La trama è
quello che vi aspettereste: una Biancaneve moderna che vive con sette uomini e
aspetta il Principe Azzurro. Ma con Biancaneve dei fratelli Grimm ha solo
questo in comune.
Chi ha
scritto Donald Barthelme “scompone la fiaba tradizionale in mille pezzi e li
infila tutti nel frullatore” non poteva scrivere meglio. E ancora. Condivido il
pensiero di chi ha detto della scrittura di Barthelme: incategorizzabile.
Aggiungo: imparagonabile.
Il romanzo-
ma anche chiamarlo così è una libertà- va avanti con dei veri e propri
frammenti, di cui lo stesso scrittore dice siano l'unica forma di cui si fida,
raccontati da una “pluralità individuale”, cioè i sette uomini che dividono la
casa -e non solo- con Biancaneve.
Assurdo è
il primo aggettivo che ho trovato. Non surreale, assurdo.
Eppure.
Sebbene
uscito nel '67 non ho letto nulla di più attuale. Non era uno scrittore del suo
tempo. Decisamente camminava avanti a tutti. Il linguaggio è completamente
sconvolto- il presunto Principe vuole una donna che abbisogni ai suoi
servigi, Biancaneve è soffusa di vergogna, ci sono termini come perfettibile
e pertinicia sparsi ovunque-. Spesso è spaventosamente trash e
divertente, ironico e autoironico, ma allo stesso tempo colpisce.

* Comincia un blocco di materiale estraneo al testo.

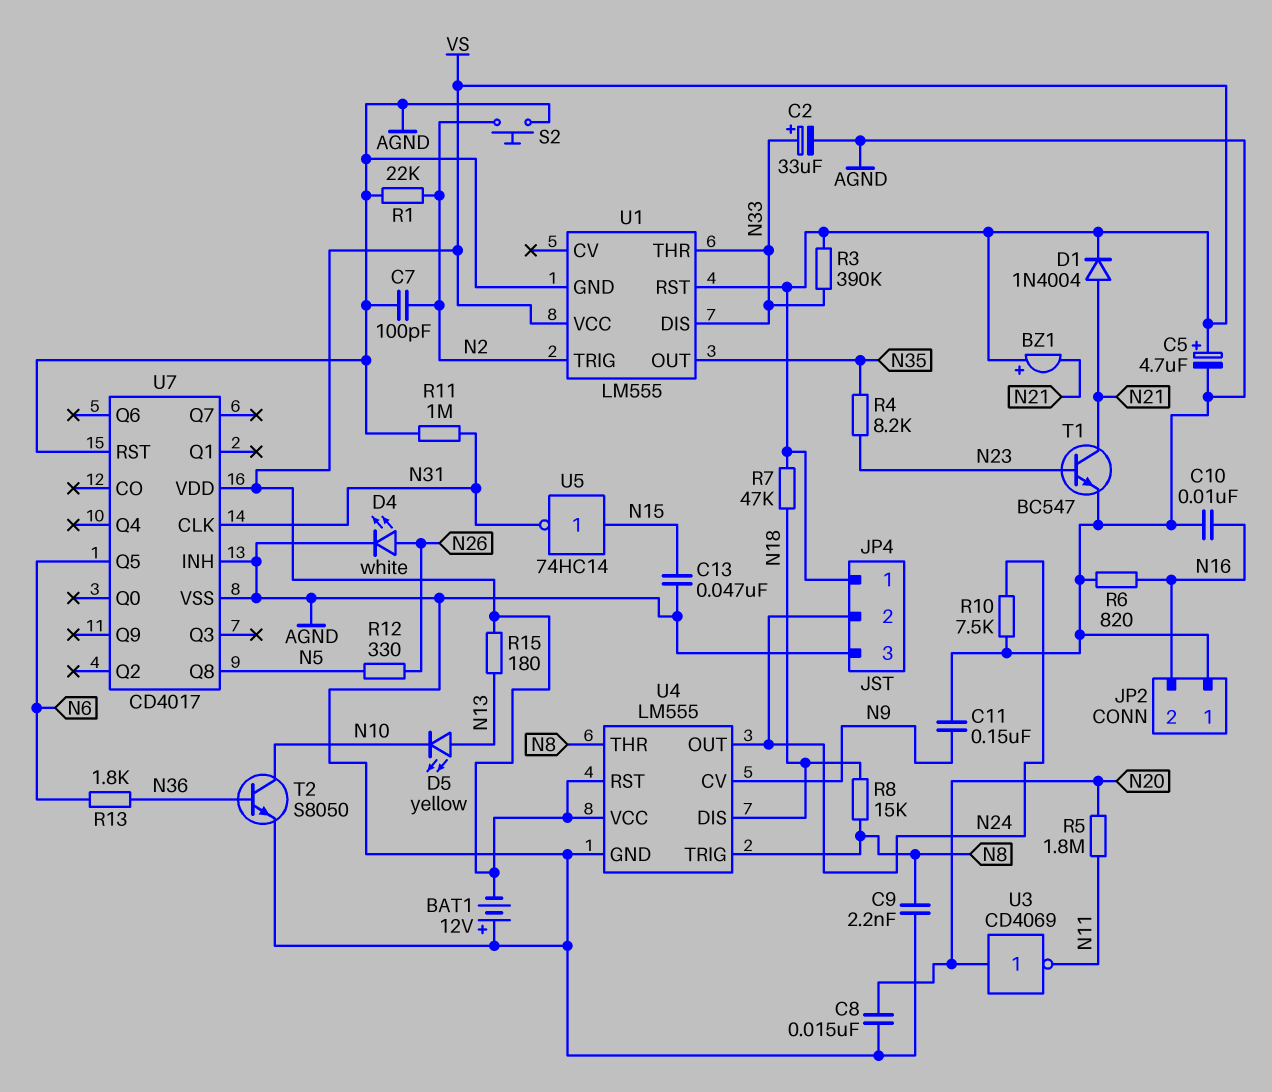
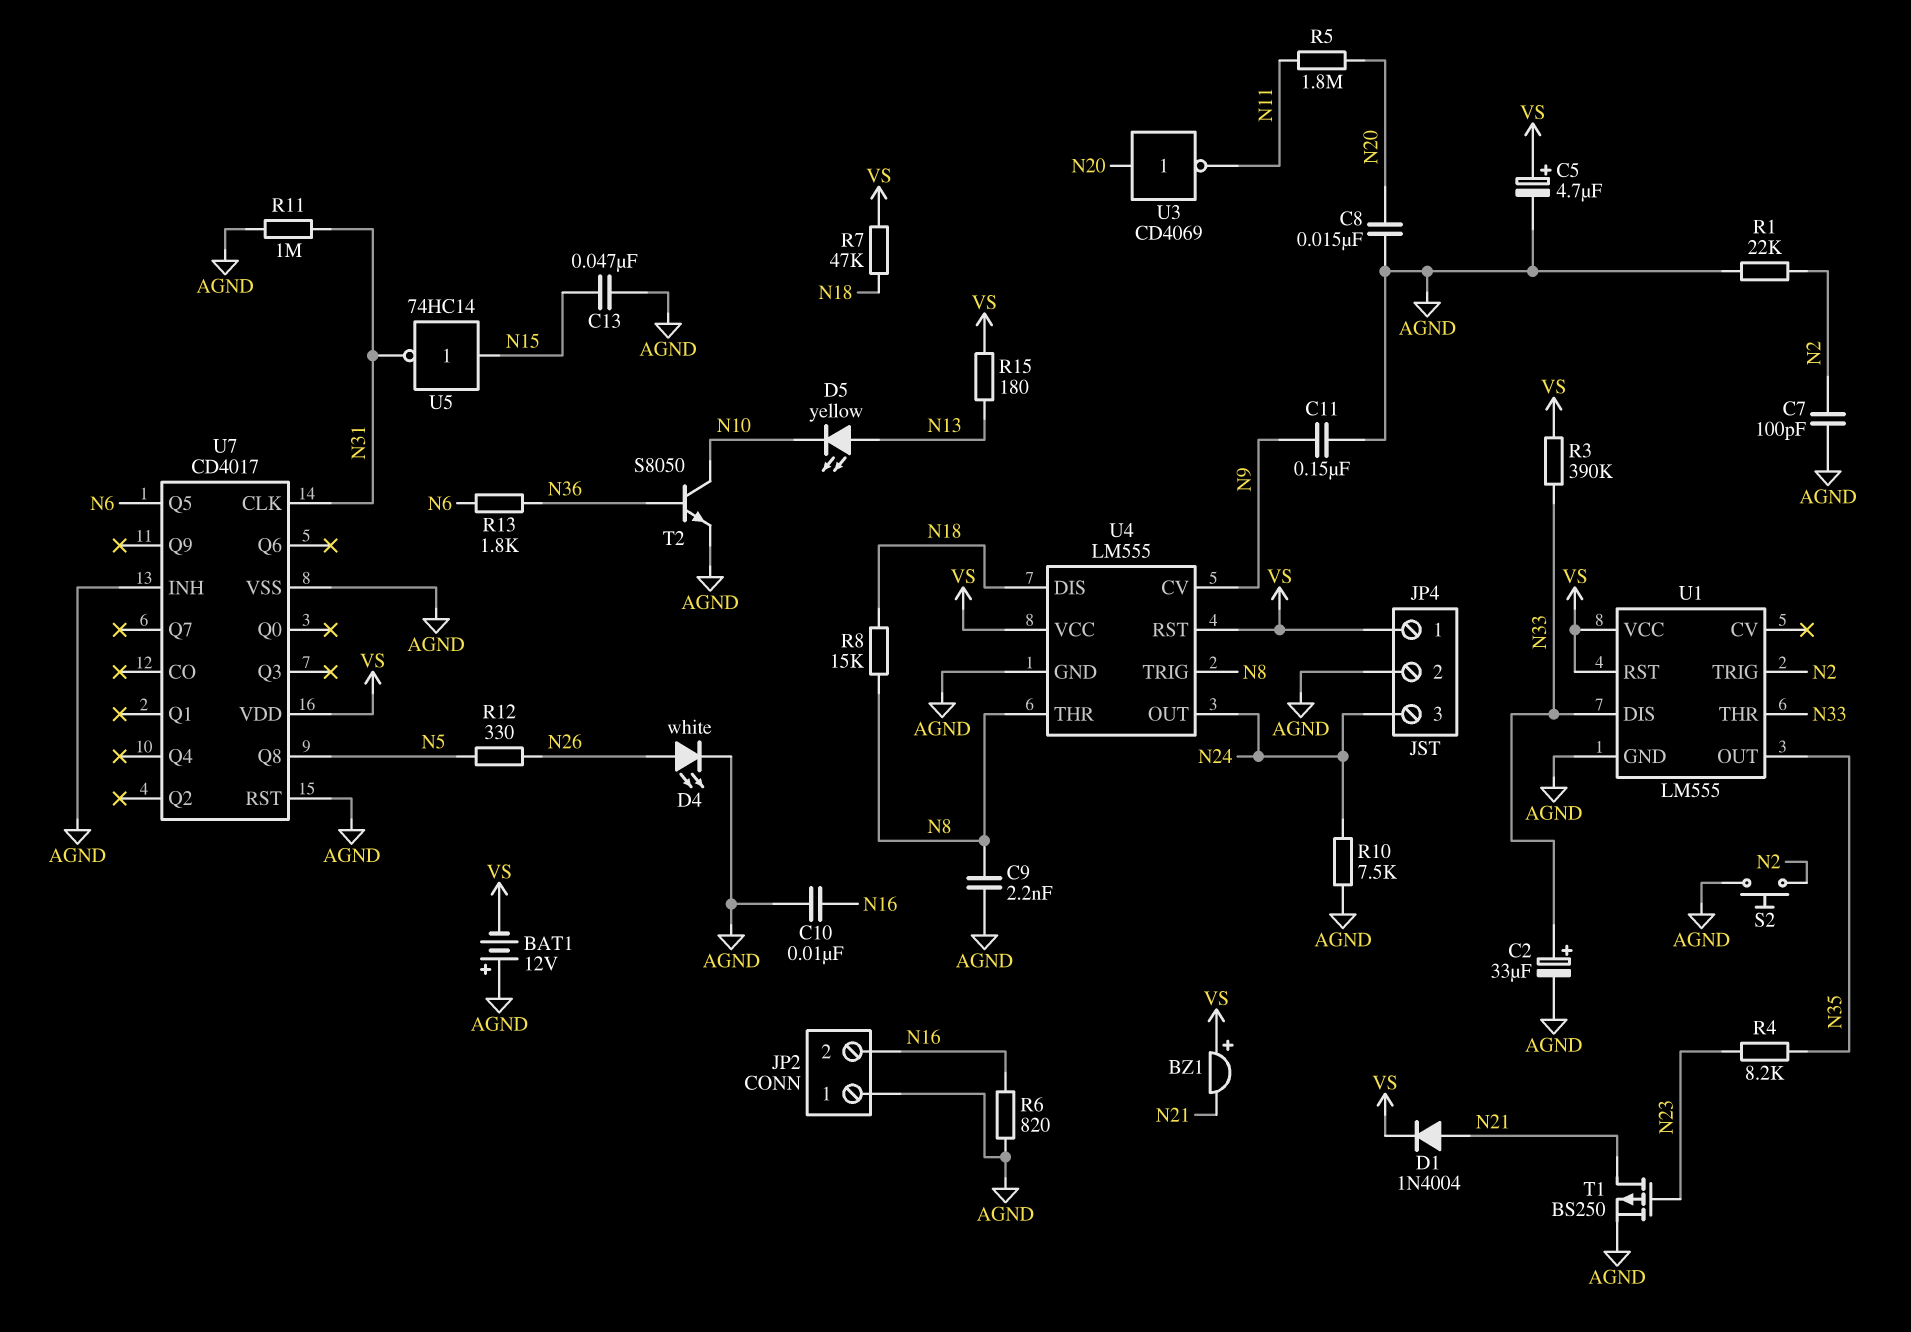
JP4 pin 2: N24 -> AGND
JP4 pin 3: AGND -> N24
T1: NPN BC547 (B N23, C N21, E AGND) -> PMOS BS250 (G N23, D N21, S AGND)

E affonda. In
maniera spaventosamente seria.
Ha influenzato
scrittori come Egger e Wallace e Bender, Carver lo definisce “il nostro eroe”,
nella prefazione Ivano Bariani afferma che “ha tirato giù a calci la porta
d'ingresso a nuovi universi narrativi”... andrebbe letto solo per questo. Ma
non solo.
Alla
domanda “Ti è piaciuto?” non ho risposta. Quello che so è che leggerlo ha
scomposto la mia mente in mille pezzi e li ha infilati nel frullatore. Una vera
esperienza. Un'esperienza che non posso che consigliare.
L'unica
avvertenza: non avvicinarsi con l’idea che sia semplice apprezzarlo.